"La première chose que j’ai construite, c’est un radeau pour traverser la rivière avec les oncles maternels. Puis c’est pendant les vacances en allant à l’île des Pins, que je suis monté sur les pirogues des papas. Ils m’ont dit ‘tiens, attrape le gouvernail, serre la voile’… Ça m’a donné envie de faire comme eux ! " Si son nom rappelle l’origine paternelle du côté de Vao à Kwényï, Aïlé a passé son enfance dans la tribu de sa mère, Néouta à Ponérihouen. À seulement 31 ans, le voici déjà doté d’"un panier" rempli de multiples héritages, qui mûrissent en autant de promesses.
C’est dans le quartier de Rivière-Salée à Nouméa que le jeune homme prolongera son ouverture aux différentes cultures… En 2016, il participe à Guam au Festival des Arts du Pacifique avec le célèbre crew de hip-hop Resurrection. Pour sa génération, la breakdance offre la perspective de réinscrire son patrimoine culturel dans un style urbain contemporain. Là-bas, Aïlé assiste pour la première fois à l’arrivée spectaculaire de grandes pirogues en provenance d’îles plus ou moins proches. Le b-boy en profite pour échanger avec un des piroguiers parvenus sur la terre ferme. "Ce que eux avaient en plus dans leur panier, c’est qu’ils pouvaient aller derrière le récif et faire de longues distances… Puis, il a commencé à me parler de se déplacer avec les étoiles… J’étais scotché ! Ce jour-là m’a marqué."
Une passion portée jusque dans l'hexagone
Ce déclic incitera Aïlé à retisser des liens avec les peuples voisins du grand Pacifique – ainsi, lorsqu’en 2018 il côtoie des équipages maoris lors d’un séjour de trois mois à Auckland pour se former à la navigation traditionnelle ; ou qu’il embarque à bord de grandes pirogues parmi des équipages ni-vanuatu ou micronésiens… Il se souvient des premières traversées : "Psychologiquement, c’est quand même rude. C’est une rigueur, beaucoup d’abnégation. Tu es sur un espace restreint avec des personnalités différentes… Il n’y a pas de marche arrière possible : quand tu es à onze jours de mer des côtes, tu ne vas pas dire ‘je retourne à la maison !’ C’est quelque chose à vivre, parce qu’après être revenu de là, tu vois la vie sur terre autrement."
Aïlé s’inscrit dans la dynamique du Kenu Waan Project, portée depuis les débuts par des passionnés. L’association œuvre, en plus d’opérations régulières de diffusion des savoirs, à l’acquisition pour notre archipel d’une grande pirogue double.
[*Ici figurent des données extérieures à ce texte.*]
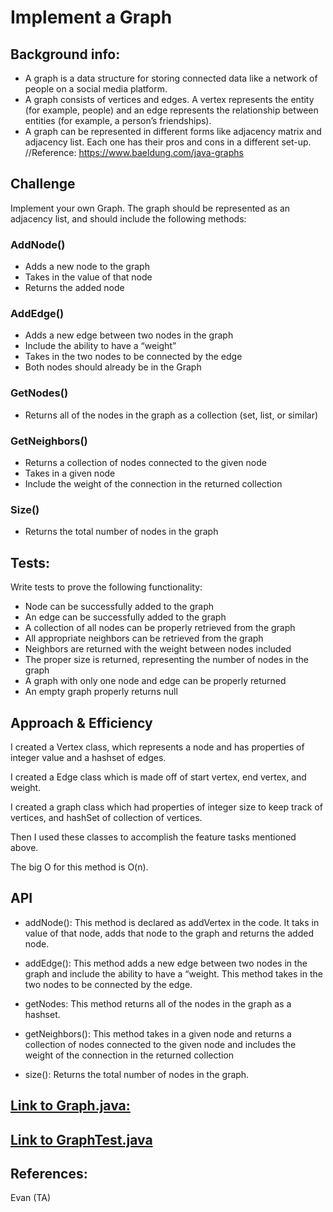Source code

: # Implement a Graph

## Background info:
- A graph is a data structure for storing connected data like a network of people on a social media platform.
- A graph consists of vertices and edges.
A vertex represents the entity (for example, people) and an edge represents the relationship between entities (for example, a person’s friendships).
- A graph can be represented in different forms like adjacency matrix and adjacency list. Each one has their pros and cons in a different set-up.
//Reference: https://www.baeldung.com/java-graphs


## Challenge
Implement your own Graph. The graph should be represented as an adjacency list, and should include the following methods:

### AddNode()
- Adds a new node to the graph
- Takes in the value of that node
- Returns the added node

### AddEdge()
- Adds a new edge between two nodes in the graph
- Include the ability to have a “weight”
- Takes in the two nodes to be connected by the edge
- Both nodes should already be in the Graph

### GetNodes()
- Returns all of the nodes in the graph as a collection (set, list, or similar)

### GetNeighbors()
- Returns a collection of nodes connected to the given node
- Takes in a given node
- Include the weight of the connection in the returned collection

### Size()
- Returns the total number of nodes in the graph

## Tests:

Write tests to prove the following functionality:

- Node can be successfully added to the graph
- An edge can be successfully added to the graph
- A collection of all nodes can be properly retrieved from the graph
- All appropriate neighbors can be retrieved from the graph
- Neighbors are returned with the weight between nodes included
- The proper size is returned, representing the number of nodes in the graph
- A graph with only one node and edge can be properly returned
- An empty graph properly returns null




## Approach & Efficiency

I created a Vertex class, which represents a node and has properties of integer value and a hashset of edges.

I created a Edge class which is made off of start vertex, end vertex, and weight.

I created a graph class which had properties of integer size to keep track of vertices, and hashSet of collection of vertices.

Then I used these classes to accomplish the feature tasks mentioned above.

The big O for this method is O(n).



## API

- addNode(): This method is declared as addVertex in the code. It taks in value of that node, adds that node to the graph and returns the added node.

- addEdge(): This method adds a new edge between two nodes in the graph and include the ability to have a “weight.
This method takes in the two nodes to be connected by the edge.

- getNodes: This method returns all of the nodes in the graph as a hashset.

- getNeighbors(): This method takes in a given node and returns a collection of nodes connected to the given node and includes the weight of the connection in the returned collection

- size(): Returns the total number of nodes in the graph.


## [Link to Graph.java:](https://github.com/sadhikari07/data-structures-and-algorithms/blob/master/java401_code_challenges/src/main/java/java401_code_challenges/hashtable/HashTable.java)

## [Link to GraphTest.java](https://github.com/sadhikari07/data-structures-and-algorithms/blob/master/java401_code_challenges/src/test/java/java401_code_challenges/hashtable/HashTableTest.java)


## References:
Evan (TA)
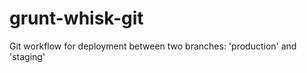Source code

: grunt-whisk-git
===============

Git workflow for deployment between two branches: 'production' and 'staging'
Défenseur d’une "culture en mouvement", Aïlé se prête aussi au rôle d’ambassadeur du Caillou – jusqu’aux rives de la Seine à Paris en mai dernier, où, avec Tehani Omar du Rex, il a passé les oraux parmi 62 finalistes de l’appel à projets "la France s’engage".
L’occasion de plaider la cause devant un jury exigeant – à la tête de la Fondation, l’ancien président de la République François Hollande. "C’est intéressant parce que tu parles à un public qui n’est pas initié… [...] Il faut reprendre les différentes grilles de lecture qu’on a, parfois l’étymologie des mots… [...] À la fin de ma présentation, une femme a dit : ‘c’est incroyable de savoir que vous traduisez la vie comme ça dans un coin de l’Univers… c’est magique !’"
Exhumer les fondamentaux des savoirs culturels issus des pays kanak, tout en s’ouvrant au reste du monde : une démarche naturelle pour Aïlé et ses pairs. "On se permet de se recréer, de reformuler, tout en respectant les valeurs, les concepts qu’on retrouve dans le profond de la culture kanak. Ce qui nous tient le plus à cœur, c’est de donner du sens."